Decoupling actions of finite-dimensional Lie groups and of groups of diffeomorphisms in the large deformation framework

TL;DR

This paper extends the LDDMM framework in computational anatomy by integrating finite-dimensional Lie group actions with diffeomorphic transformations, enabling decoupled, more accurate shape registration through a joint optimization approach.

Contribution

It introduces a novel model that decouples finite-dimensional Lie group actions from diffeomorphic deformations using semidirect products and symmetry reduction, with a joint optimization algorithm.

Findings

Joint optimization improves registration accuracy

Decoupling clarifies deformation contributions

Framework extends to anisotropic deformations

Abstract

In computational anatomy, the Large Deformation Diffeomorphic Metric Mapping (LDDMM) framework has become a central tool for modeling smooth, invertible transformations between shapes such as curves or landmarks. In this paper, we extend this framework by enriching diffeomorphic deformations with transformations induced by finite-dimensional Lie groups (e.g. isometries, scalings), and we develop a registration model that decouples the actions of these two types of deformation on the shape during the matching process. To achieve this, we consider semidirect products between finite-dimensional groups and groups of diffeomorphisms, endowed with a right-invariant sub-Riemannian structure that give rise to new variational problems for shape registration.
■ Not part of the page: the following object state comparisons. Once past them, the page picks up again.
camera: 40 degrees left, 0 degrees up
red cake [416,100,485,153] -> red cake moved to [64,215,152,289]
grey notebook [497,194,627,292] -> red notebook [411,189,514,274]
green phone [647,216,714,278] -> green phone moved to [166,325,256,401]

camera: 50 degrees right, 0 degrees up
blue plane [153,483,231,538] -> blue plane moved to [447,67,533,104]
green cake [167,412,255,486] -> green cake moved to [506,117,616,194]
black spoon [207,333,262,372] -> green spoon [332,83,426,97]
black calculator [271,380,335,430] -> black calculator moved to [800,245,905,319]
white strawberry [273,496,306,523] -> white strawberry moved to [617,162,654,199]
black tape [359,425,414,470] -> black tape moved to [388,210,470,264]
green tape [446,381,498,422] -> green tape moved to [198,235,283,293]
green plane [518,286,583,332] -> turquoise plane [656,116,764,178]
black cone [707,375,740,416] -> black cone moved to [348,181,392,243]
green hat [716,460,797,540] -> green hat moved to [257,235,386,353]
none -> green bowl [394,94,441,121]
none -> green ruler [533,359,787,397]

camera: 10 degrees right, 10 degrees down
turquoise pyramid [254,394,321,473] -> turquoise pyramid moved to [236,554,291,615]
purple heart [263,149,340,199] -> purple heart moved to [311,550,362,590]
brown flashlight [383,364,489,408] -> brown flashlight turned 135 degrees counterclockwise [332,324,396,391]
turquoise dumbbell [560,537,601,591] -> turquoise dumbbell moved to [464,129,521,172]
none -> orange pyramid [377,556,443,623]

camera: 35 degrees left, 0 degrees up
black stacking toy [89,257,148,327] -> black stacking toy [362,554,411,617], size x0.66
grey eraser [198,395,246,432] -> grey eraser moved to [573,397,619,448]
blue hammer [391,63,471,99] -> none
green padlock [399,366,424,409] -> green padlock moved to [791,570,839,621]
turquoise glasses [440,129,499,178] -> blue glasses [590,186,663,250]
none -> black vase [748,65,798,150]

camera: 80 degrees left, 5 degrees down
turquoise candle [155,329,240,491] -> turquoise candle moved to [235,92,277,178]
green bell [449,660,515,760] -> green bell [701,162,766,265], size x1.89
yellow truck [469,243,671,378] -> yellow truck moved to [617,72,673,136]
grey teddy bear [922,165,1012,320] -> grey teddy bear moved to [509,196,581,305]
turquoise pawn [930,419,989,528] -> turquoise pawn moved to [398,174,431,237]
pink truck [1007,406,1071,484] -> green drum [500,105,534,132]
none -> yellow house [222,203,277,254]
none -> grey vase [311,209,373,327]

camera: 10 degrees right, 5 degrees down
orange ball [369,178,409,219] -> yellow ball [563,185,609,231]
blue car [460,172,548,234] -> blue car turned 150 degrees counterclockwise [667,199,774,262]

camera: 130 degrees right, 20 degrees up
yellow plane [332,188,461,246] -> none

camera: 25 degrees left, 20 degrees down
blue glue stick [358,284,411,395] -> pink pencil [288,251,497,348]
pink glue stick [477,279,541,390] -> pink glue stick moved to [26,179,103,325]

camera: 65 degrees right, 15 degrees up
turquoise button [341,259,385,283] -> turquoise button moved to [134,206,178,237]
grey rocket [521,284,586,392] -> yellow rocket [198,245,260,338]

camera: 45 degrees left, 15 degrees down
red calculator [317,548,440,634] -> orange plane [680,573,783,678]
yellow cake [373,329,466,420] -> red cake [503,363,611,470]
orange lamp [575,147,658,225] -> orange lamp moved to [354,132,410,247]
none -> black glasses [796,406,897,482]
By exploiting symmetries and reduction theory, we decouple the contributions of each group throughout the matching process. We further extend the framework to incoroporate anisotropic deformations that preferentially favor certain directions during registration. On the numerical side, we propose an algorithm based on a joint optimization over both deformation groups, in contrast to the standard twostage approach that optimizes first over the finite-dimensional component and then over the diffeomorphic one. Experiments on curves and landmarks demonstrate that the proposed joint optimization improves registration accuracy and more effectively disentangles the contributions of the two deformation groups.